What to work on |
1 – Using the wdoc Docker guide, decide whether each statement agrees with it: (a) the web interface opens in the browser at port 7618; (b) ready-made Docker images come with the project; (c) the default build mode gets wdoc from PyPI. Answer yes or no for each, and quote the words from the guide that settle it.
2 – Continue the wdoc Docker guide, starting right after its last line.

This directory contains an experimental dockerized Gradio web interface for wdoc, designed for easy deployment and use.

Prerequisites#

This setup assumes you have already cloned the wdoc repository:

git clone https://github.com/thiswillbeyourgithub/wdoc.git
cd wdoc/docker

Note: No pre-built Docker images are provided. You’ll either build the image locally from the cloned repository or install it from PyPI, depending on the value of COMPILE_OR_INSTALL (see below).

Quick Start#

All commands below should be run from the docker subdirectory of the wdoc repository.

  1. Configure environment variables: Copy and edit the environment file (both files are in the ./docker directory):

    cp custom_env.example custom_env
    # Manually edit custom_env to add your API keys (ANTHROPIC_API_KEY, etc.)
    
  2. Start the service:

    sudo docker compose up
    
  3. Access the web interface: Open your browser to http://localhost:7618

Architecture#

  • Build modes: The Docker image can be built in two ways controlled by the COMPILE_OR_INSTALL build argument:

    • compile (default): Installs wdoc from the local repository source in editable mode. Use this for development or when you need the latest changes.

    • install: Installs wdoc from PyPI. Use this for a stable, released version.

    To change the build mode, set the environment variable before building:

    COMPILE_OR_INSTALL=install sudo docker compose up -d --build
    
  • Container user: Runs as non-root user wdoc (UID:GID 1000:1000) for security

  • Port: Exposes Gradio on port 7618 (mapped from internal port 7860)

  • Volumes (relative to the ./docker directory):

    • ./vectorstore: Persistent storage for document embeddings

    • ./wdoc_cache: LLM cache to reduce API costs and improve performance

Troubleshooting#

Permission Errors#

If you encounter permission errors on first startup, particularly related to the cache directory, this is typically because Docker created the volume directories with root ownership.

Solution: From the docker directory, change ownership to match the container’s user (UID:GID 1000:1000):

# Make sure you're in the docker directory
cd wdoc/docker

# Fix permissions
sudo chown -R 1000:1000 ./vectorstore ./wdoc_cache

# Or if the directories don't exist yet:
mkdir -p ./vectorstore ./wdoc_cache
sudo chown -R 1000:1000 ./vectorstore ./wdoc_cache

Alternative: If you’re running with a different user ID, you can modify the docker compose.yml to use your current user:

user: "${UID}:${GID}"

Then run with:

sudo docker compose up

Checking Logs#

To view the application logs:

sudo docker compose logs -f wdoc-gui

Rebuilding After Changes#

If you’ve modified gui.py or Dockerfile:

sudo docker compose down
sudo docker compose build --no-cache
sudo docker compose up

Configuration#

Environment Variables#

Create a custom_env file in the docker directory with your configuration:

# Required: API keys for your LLM provider
ANTHROPIC_API_KEY=sk-ant-...

Record excerpts |
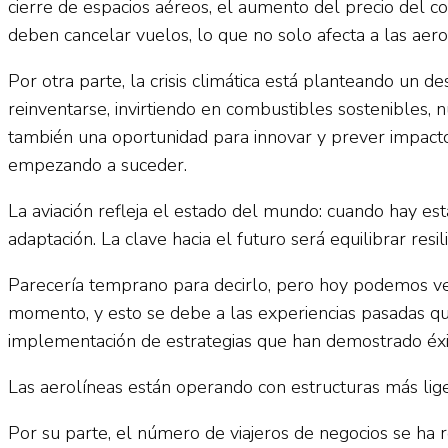
cierre de espacios aéreos, el aumento del precio del co
deben cancelar vuelos, lo que no solo afecta a las aerol
Por otra parte, la crisis climática está planteando un d
reinventarse, invirtiendo en combustibles sostenibles,
también una oportunidad para innovar y prever impacto
empezando a suceder.
La aviación refleja el estado del mundo: cuando hay es
adaptación. La clave hacia el futuro será equilibrar resi
Parecería temprano para decirlo, pero hoy podemos ver 
momento, y esto se debe a las experiencias pasadas que
implementación de estrategias que han demostrado éxi
Las aerolíneas están operando con estructuras más lige
Por su parte, el número de viajeros de negocios se ha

Solved tasks |
1 –
(a) Yes: "Open your browser to http://localhost:7618"
(b) No: "No pre-built Docker images are provided."
(c) No: "compile (default): Installs wdoc from the local repository source in editable mode."

2 –
# Or for other providers:
# OPENAI_API_KEY=...
# GEMINI_API_KEY=...

# Optional: Default models
WDOC_DEFAULT_MODEL=openai/gpt-4o-mini
WDOC_DEFAULT_EMBED_MODEL=openai/text-embedding-3-small

# Optional: Langfuse integration (if using)
LANGFUSE_PUBLIC_KEY=pk-...
LANGFUSE_SECRET_KEY=sk-...
LANGFUSE_HOST=https://cloud.langfuse.com

Volume Paths#

You can customize volume paths using environment variables in docker compose.yml:

VECTORSTORE_PATH=/your/custom/path/vectorstore sudo docker compose up -d
CACHE_PATH=/your/custom/path/cache sudo docker compose up -d

Security Notes#

  • The container runs as a non-root user for improved security

  • Security option no-new-privileges prevents privilege escalation

  • No unnecessary capabilities are granted

  • Network access is controlled (uses host.docker.internal for local services like Langfuse)

For Developers#

Building Locally#

From the docker directory:

# Build from local source (default)
sudo docker build -t wdoc-gui -f Dockerfile ..

# Or build from PyPI
sudo docker build -t wdoc-gui -f Dockerfile --build-arg COMPILE_OR_INSTALL=install ..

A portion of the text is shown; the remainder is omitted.